Na avaliação da Confederação Nacional das Empresas de Seguros Gerais (CNseg), a aprovação pode ajudar a melhorar o acesso dos produtores ao crédito e reduzir os impactos financeiros provocados por eventos extremos. A entidade também considera que as novas regras podem contribuir para a retomada dos investimentos nas propriedades após períodos de perdas.
O projeto estabelece mudanças no marco legal do seguro rural e cria mecanismos voltados ao desenvolvimento e à ampliação das coberturas disponíveis para o setor. A intenção é estimular a oferta de seguros e aumentar a quantidade de produtores protegidos.

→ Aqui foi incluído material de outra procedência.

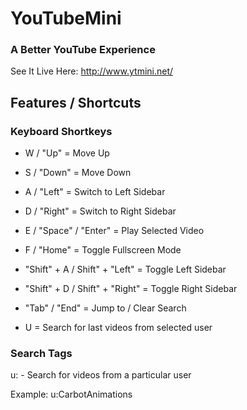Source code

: # YouTubeMini

### A Better YouTube Experience

See It Live Here:
http://www.ytmini.net/

## Features / Shortcuts

### Keyboard Shortkeys
* W / "Up" = Move Up
* S / "Down" = Move Down
* A / "Left" = Switch to Left Sidebar
* D / "Right" = Switch to Right Sidebar
* E / "Space" / "Enter" = Play Selected Video

* F / "Home" = Toggle Fullscreen Mode
* "Shift" + A / Shift" + "Left" = Toggle Left Sidebar
* "Shift" + D / Shift" + "Right" = Toggle Right Sidebar

* "Tab" / "End" = Jump to / Clear Search
* U = Search for last videos from selected user

### Search Tags
u: - Search for videos from a particular user

Example:
u:CarbotAnimations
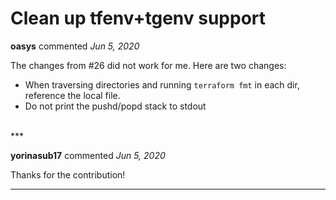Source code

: # Clean up tfenv+tgenv support

**oasys** commented *Jun 5, 2020*

The changes from #26 did not work for me.  Here are two
changes:

  - When traversing directories and running `terraform fmt` in each dir,
  reference the local file.
  - Do not print the pushd/popd stack to stdout
<br />
***


**yorinasub17** commented *Jun 5, 2020*

Thanks for the contribution!
***


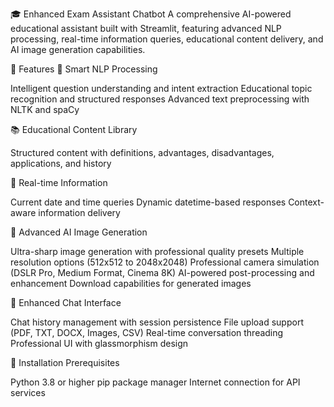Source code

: 🎓 Enhanced Exam Assistant Chatbot
A comprehensive AI-powered educational assistant built with Streamlit, featuring advanced NLP processing, real-time information queries, educational content delivery, and AI image generation capabilities.

🌟 Features
🧠 Smart NLP Processing

Intelligent question understanding and intent extraction
Educational topic recognition and structured responses
Advanced text preprocessing with NLTK and spaCy

📚 Educational Content Library



Structured content with definitions, advantages, disadvantages, applications, and history

📅 Real-time Information

Current date and time queries
Dynamic datetime-based responses
Context-aware information delivery

🎨 Advanced AI Image Generation

Ultra-sharp image generation with professional quality presets
Multiple resolution options (512x512 to 2048x2048)
Professional camera simulation (DSLR Pro, Medium Format, Cinema 8K)
AI-powered post-processing and enhancement
Download capabilities for generated images

💬 Enhanced Chat Interface

Chat history management with session persistence
File upload support (PDF, TXT, DOCX, Images, CSV)
Real-time conversation threading
Professional UI with glassmorphism design

🚀 Installation
Prerequisites

Python 3.8 or higher
pip package manager
Internet connection for API services
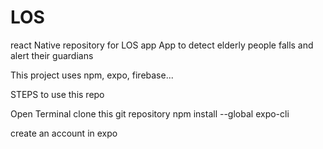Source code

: # LOS
react Native repository for LOS app
App to detect elderly people falls and alert their guardians

This project uses npm, expo, firebase...

STEPS to use this repo

Open Terminal
  clone this git repository
  npm install --global expo-cli
  
create an account in expo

Seguro rural perdeu espaço nos últimos anos
A aprovação ocorre em um período de forte redução na contratação de seguros para atividades agrícolas. Entre os fatores apontados estão o bloqueio de recursos do Programa de Subvenção ao Prêmio do Seguro Rural (PSR), além da alta volatilidade dos preços das coberturas.
A ausência de um fundo de estabilização também é considerada um dos obstáculos para o fortalecimento do mercado.
O recuo da proteção ocorre justamente enquanto os produtores enfrentam uma maior exposição a eventos climáticos extremos, como estiagens, excesso de chuvas, geadas e outros fenômenos capazes de provocar prejuízos às lavouras.
Apenas uma pequena parcela da produção está protegida
Os números mostram a dimensão do desafio. Em 2021, a área agrícola segurada chegou a representar 16,3% da área cultivada no país.
Nos anos seguintes, porém, a cobertura despencou. Para 2025, a CNseg projeta que apenas 2,3% da área agrícola esteja protegida por seguro rural.
Para o setor de seguros, a recuperação desse mercado é importante não apenas para reduzir os prejuízos dos produtores, mas também para garantir maior segurança financeira à atividade rural.
Em caso de perdas provocadas pelo clima, uma cobertura adequada pode ajudar o produtor a manter sua capacidade de pagamento, cumprir compromissos financeiros e voltar a investir na propriedade.
Com o projeto aprovado pelo Senado e agora à espera da sanção presidencial, o setor espera que o novo marco contribua para ampliar a oferta de seguros e fortalecer a proteção da produção agropecuária brasileira diante do aumento dos riscos climáticos.